Is there a command in unix to find the union of two files and removing the union from one of the files?

e.g. I have two files input1.txt and input2.txt with the contents below:

$ more input1.txt
4
2
3
2

$ more input2.txt
5
4
4
8
2

I want to find the union of the two and remove the union from input1.txt to output the below:
3

Any help will be appreciated.

futurelet · December 6, 2005, 4:39am

ruby -e 'puts IO.read($*[0]).to_a - IO.read($*[1]).to_a' dat1 dat2

stevefox · December 6, 2005, 4:48am

Thanks futurelet.
Is there a way to do this without using ruby and only using standard HP Unix commands?

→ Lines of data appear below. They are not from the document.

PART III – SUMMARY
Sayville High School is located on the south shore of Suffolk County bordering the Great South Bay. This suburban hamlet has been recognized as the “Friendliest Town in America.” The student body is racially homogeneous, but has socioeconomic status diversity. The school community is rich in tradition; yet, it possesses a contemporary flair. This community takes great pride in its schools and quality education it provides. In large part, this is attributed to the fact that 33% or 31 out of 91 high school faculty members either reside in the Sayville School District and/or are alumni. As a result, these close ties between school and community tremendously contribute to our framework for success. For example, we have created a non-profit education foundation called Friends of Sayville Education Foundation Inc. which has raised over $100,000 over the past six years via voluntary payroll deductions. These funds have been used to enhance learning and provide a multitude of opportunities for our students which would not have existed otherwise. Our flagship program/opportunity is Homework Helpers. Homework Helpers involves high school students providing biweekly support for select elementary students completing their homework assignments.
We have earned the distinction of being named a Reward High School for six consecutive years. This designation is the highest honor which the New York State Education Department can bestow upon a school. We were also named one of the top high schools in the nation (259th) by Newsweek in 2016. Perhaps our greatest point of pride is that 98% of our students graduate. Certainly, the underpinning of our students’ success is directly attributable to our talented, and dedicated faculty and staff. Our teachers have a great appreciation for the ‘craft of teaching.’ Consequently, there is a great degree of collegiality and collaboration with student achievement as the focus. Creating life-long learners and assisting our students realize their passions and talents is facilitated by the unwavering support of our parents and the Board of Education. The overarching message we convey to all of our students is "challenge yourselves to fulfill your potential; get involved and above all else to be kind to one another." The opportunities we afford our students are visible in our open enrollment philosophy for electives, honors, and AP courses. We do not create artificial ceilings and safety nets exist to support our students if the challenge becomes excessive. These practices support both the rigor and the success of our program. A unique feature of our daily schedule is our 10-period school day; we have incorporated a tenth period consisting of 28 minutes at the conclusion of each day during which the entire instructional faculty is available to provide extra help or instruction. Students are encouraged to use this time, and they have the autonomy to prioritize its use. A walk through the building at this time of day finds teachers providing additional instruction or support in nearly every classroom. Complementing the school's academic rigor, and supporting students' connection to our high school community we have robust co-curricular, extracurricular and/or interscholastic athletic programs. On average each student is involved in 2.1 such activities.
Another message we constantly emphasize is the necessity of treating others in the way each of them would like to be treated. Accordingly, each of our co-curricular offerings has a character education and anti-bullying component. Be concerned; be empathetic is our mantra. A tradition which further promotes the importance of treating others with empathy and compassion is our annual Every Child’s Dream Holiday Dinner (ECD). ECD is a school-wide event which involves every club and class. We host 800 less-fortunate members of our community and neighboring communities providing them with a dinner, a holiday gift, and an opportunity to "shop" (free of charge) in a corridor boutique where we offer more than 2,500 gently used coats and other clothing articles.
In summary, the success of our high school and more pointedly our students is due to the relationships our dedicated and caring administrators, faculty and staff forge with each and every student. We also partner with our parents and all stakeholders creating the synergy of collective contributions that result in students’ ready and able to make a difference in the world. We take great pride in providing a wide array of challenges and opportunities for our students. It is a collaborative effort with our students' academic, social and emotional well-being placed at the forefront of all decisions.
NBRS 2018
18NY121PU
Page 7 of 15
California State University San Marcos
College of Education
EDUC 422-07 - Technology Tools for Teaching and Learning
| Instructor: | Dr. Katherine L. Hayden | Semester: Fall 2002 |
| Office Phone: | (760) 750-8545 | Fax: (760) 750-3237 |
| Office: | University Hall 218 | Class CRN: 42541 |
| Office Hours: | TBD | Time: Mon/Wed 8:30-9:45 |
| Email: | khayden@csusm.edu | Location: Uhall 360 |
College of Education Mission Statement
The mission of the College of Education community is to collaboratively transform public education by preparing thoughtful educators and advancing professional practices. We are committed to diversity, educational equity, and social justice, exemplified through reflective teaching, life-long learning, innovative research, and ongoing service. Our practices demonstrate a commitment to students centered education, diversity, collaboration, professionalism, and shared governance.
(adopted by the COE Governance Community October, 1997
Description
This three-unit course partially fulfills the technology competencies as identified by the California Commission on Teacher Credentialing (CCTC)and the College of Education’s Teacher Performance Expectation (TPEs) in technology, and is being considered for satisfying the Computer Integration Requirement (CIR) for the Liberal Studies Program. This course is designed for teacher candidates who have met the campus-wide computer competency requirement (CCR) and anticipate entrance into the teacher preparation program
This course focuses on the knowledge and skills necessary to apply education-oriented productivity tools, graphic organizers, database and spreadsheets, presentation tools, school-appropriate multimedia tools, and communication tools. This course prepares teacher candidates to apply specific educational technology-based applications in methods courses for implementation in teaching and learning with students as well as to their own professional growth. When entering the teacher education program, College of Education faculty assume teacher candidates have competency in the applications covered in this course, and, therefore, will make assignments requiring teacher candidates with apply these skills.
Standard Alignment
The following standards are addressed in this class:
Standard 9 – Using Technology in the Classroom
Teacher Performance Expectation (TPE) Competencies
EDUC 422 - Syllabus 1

Livio · December 6, 2005, 8:30am

awk '{print $0}' input1.txt input2.txt |sort -u

stevefox · December 6, 2005, 9:25pm

Thanks Livio
However your code did not give input1.txt minus the union of input1.txt and input2.txt which is 3.

I worked out that I can do this by the code below but is there a simpler way to do this using standard Unix commands? (possibly in one line?)

cat input1.txt input2.txt | sort | uniq -d > union
cat input1.txt union | sort | uniq -c > union2
sed -n '/1 /p' union2 > union3
sed -e 's/   1 //g' union3

stevefox · December 7, 2005, 4:00am

I found out that it can be done by

sort -u input1.txt > temp1.txt
sort -u input2.txt > temp2.txt
comm -23 temp1.txt temp2.txt

pixelbeat · December 7, 2005, 5:16am

I think what your saying is output the contents of
file1 that are not in file2...

export LANG=C #for speed
sort input1.txt input2.txt input2.txt | uniq -u

stevefox · December 7, 2005, 8:32pm

Thanks pixelbeat!
That's what I was looking for. The "-u" option for uniq.